* **THE PROBLEM**
Each entry should be returned exactly as written, with no pictures carried over.

»»

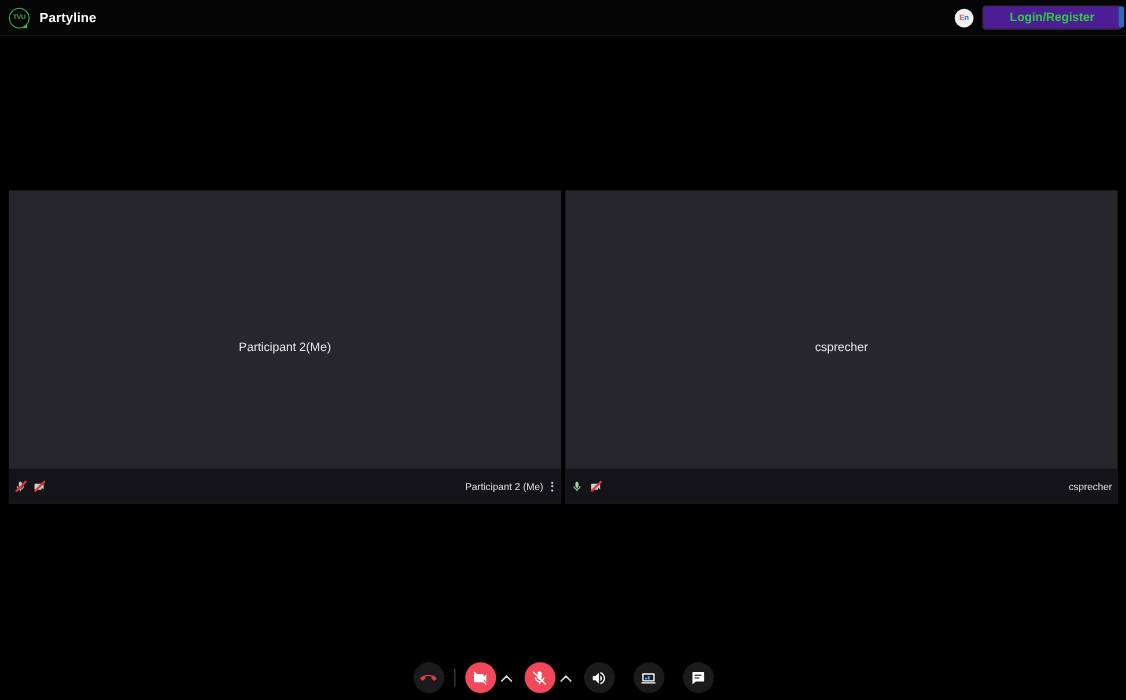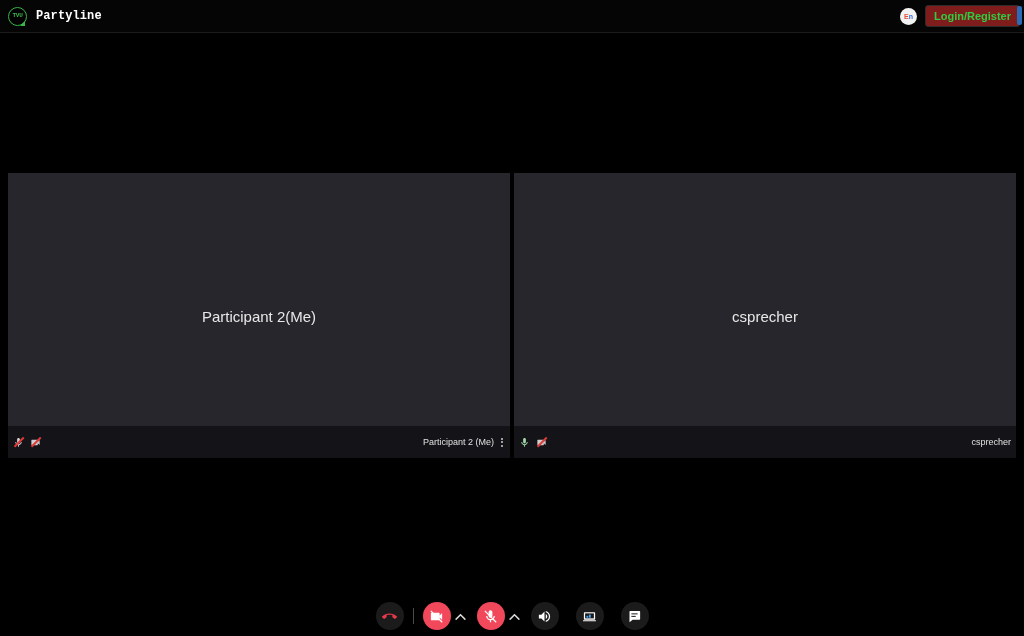--- a/index.html
+++ b/index.html
@@ -37,7 +37,6 @@
     align-items: center;
     gap: 9px;
     padding-left: 8px;
-    font-family: Liberation Mono, monospace;
   }
 
   .logo-badge {

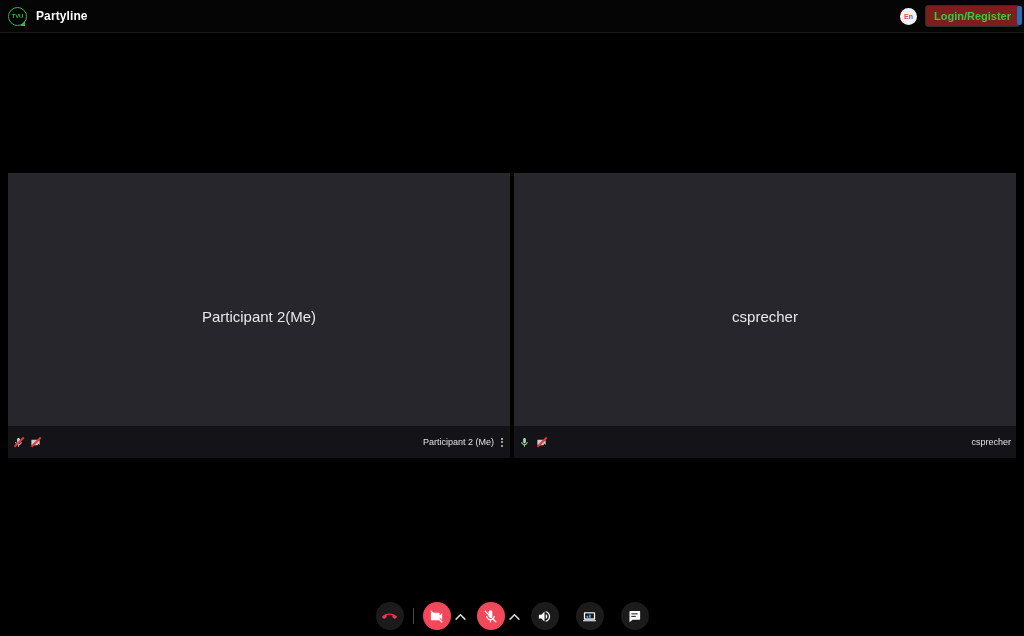--- a/index.html
+++ b/index.html
@@ -154,11 +154,11 @@
 
   .login-btn {
     border: 1px solid #2c2c2c;
-    background: #7f1d1d;
+    background: #4c1d95;
     color: #2ecc40;
     font-size: 11px;
     font-weight: bold;
-    padding: 4px 8px;
+    padding: 4px 24px;
     border-radius: 3px;
     cursor: pointer;
     white-space: nowrap;

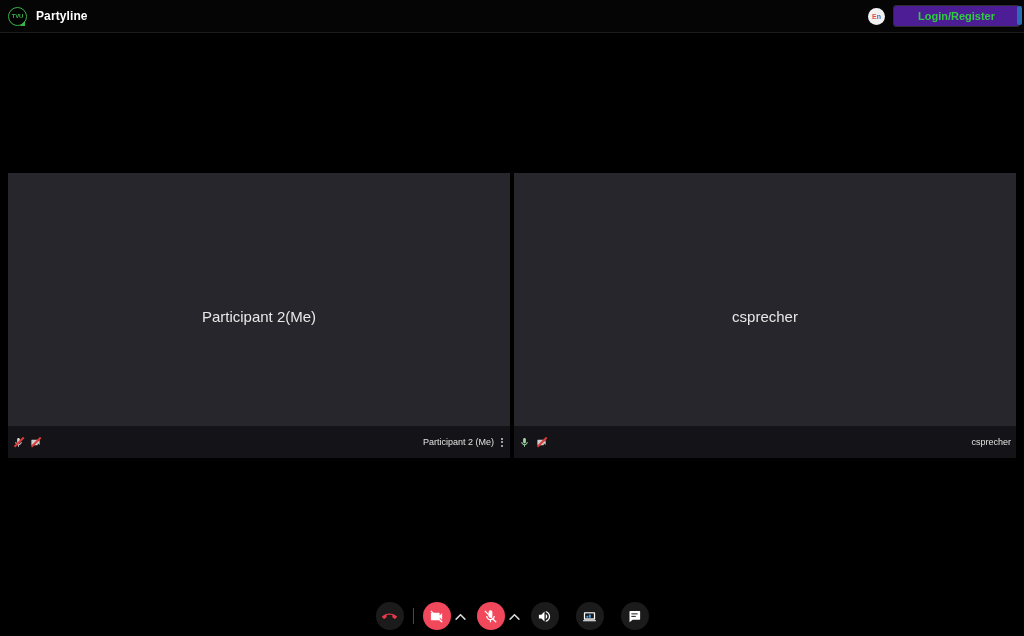--- a/index.html
+++ b/index.html
@@ -206,7 +206,7 @@
     position: absolute;
     top: 50%; left: 50%;
     transform: translate(-50%, -50%);
-    font-size: 15px;
+    font-size: 11px;
     color: #e8e8e8;
     white-space: nowrap;
   }

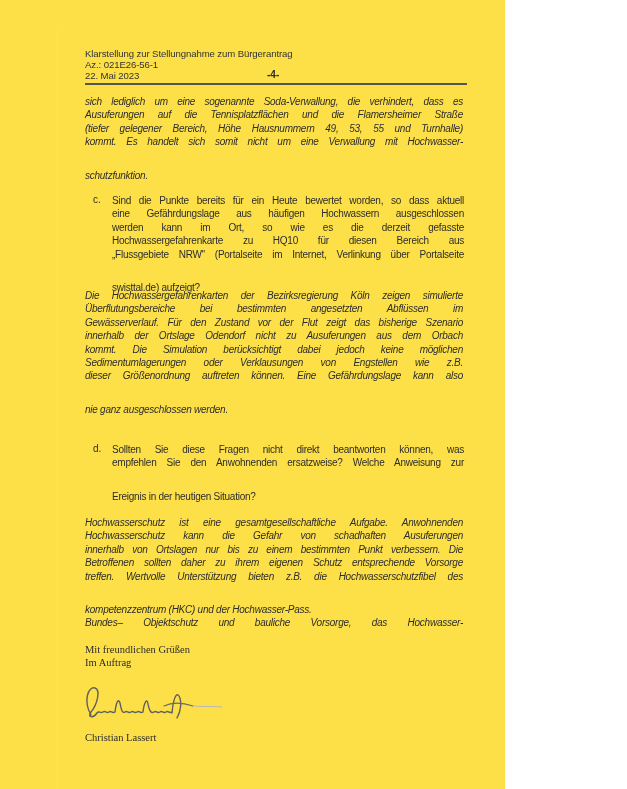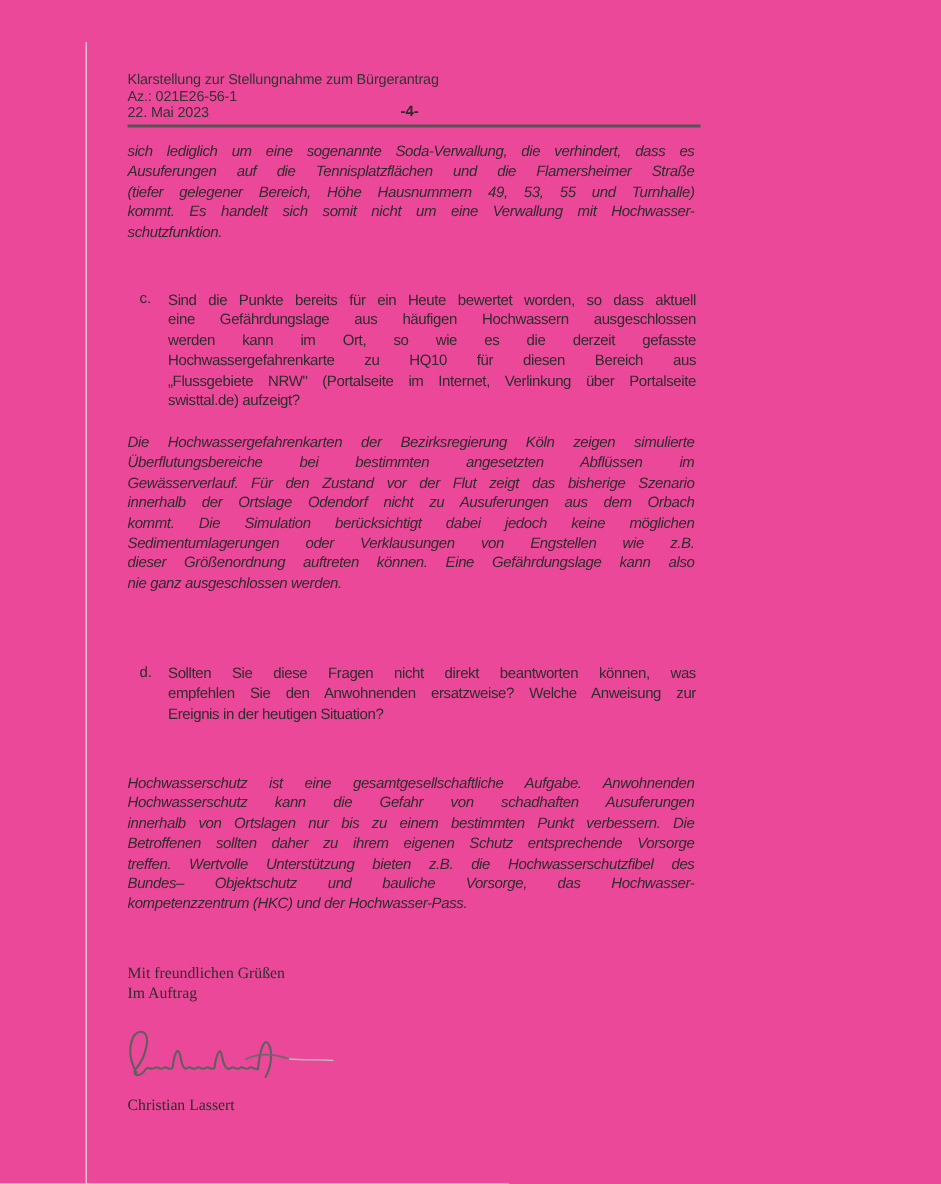--- a/index.html
+++ b/index.html
@@ -4,7 +4,7 @@
 <style>
   html,body{margin:0;padding:0;background:#ffffff;}
   .page{
-    position:relative;width:627px;height:789px;background:#ec4899;
+    position:relative;width:505px;height:789px;background:#fde047;
     font-family:"Liberation Sans","DejaVu Sans",sans-serif;color:#2e2e2e;
     overflow:hidden;
   }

««

* **WRITTEN REPLY**
--- a/index.html
+++ b/index.html
@@ -37,7 +37,6 @@
     align-items: center;
     gap: 9px;
     padding-left: 8px;
-    font-family: Liberation Mono, monospace;
   }
 
   .logo-badge {

--- a/index.html
+++ b/index.html
@@ -154,11 +154,11 @@
 
   .login-btn {
     border: 1px solid #2c2c2c;
-    background: #7f1d1d;
+    background: #4c1d95;
     color: #2ecc40;
     font-size: 11px;
     font-weight: bold;
-    padding: 4px 8px;
+    padding: 4px 24px;
     border-radius: 3px;
     cursor: pointer;
     white-space: nowrap;

--- a/index.html
+++ b/index.html
@@ -206,7 +206,7 @@
     position: absolute;
     top: 50%; left: 50%;
     transform: translate(-50%, -50%);
-    font-size: 15px;
+    font-size: 11px;
     color: #e8e8e8;
     white-space: nowrap;
   }

--- a/index.html
+++ b/index.html
@@ -4,7 +4,7 @@
 <style>
   html,body{margin:0;padding:0;background:#ffffff;}
   .page{
-    position:relative;width:627px;height:789px;background:#ec4899;
+    position:relative;width:505px;height:789px;background:#fde047;
     font-family:"Liberation Sans","DejaVu Sans",sans-serif;color:#2e2e2e;
     overflow:hidden;
   }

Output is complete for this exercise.